March 05, 2003
Hot Spots A Hot Topic
Data center "hot spots" are suddenly a hot topic for the technology media. Hewlett Packard's announcement yesterday of a new service to analyze the efficiency within data centers generated a blizzard of media coverage in the tech press, including articles in Business Week (via C/Net), InfoWorld, InternetNews.com, eWeek and Information Week.
The growing challenge of managing high-density equipment areas within the data center is hardly news to readers of CarrierHotels.com (see stories in April and November of last year). And yet the flurry of publicity greeting HP's announcement is a sign that awareness of cooling management has busted out beyond the data center walls and into the larger IT consciousness.
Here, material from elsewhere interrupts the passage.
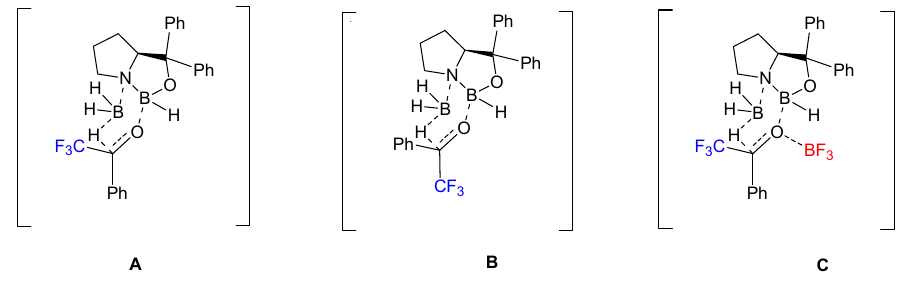
Figure 5. Proposed transition state models.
This is driven at least in part by educational efforts by user groups such as the 7x24 Exchange, whose local chapter in the Delaware Valley has devoted several recent meetings to the topic. Another driver is the growing interest and adoption of blade servers, which offer huge efficiencies in space utilization but equally huge heat management challenges.
Blade servers have been making headlines, with IBM, Hewlett Packard and Dell all rushing to position themselves alongside early adopters like RLX Technologies. It appears corporate end users are starting to see blade servers less as a novelty and more as the future of their data center.
Just about every new technology has a point at which it "crosses over" from hype to hip. Lots of highly-touted and energetically marketed products become "vaporware" when the market never shows up. It becomes a different story once the interest in a technology is being driven by users, rather than vendors.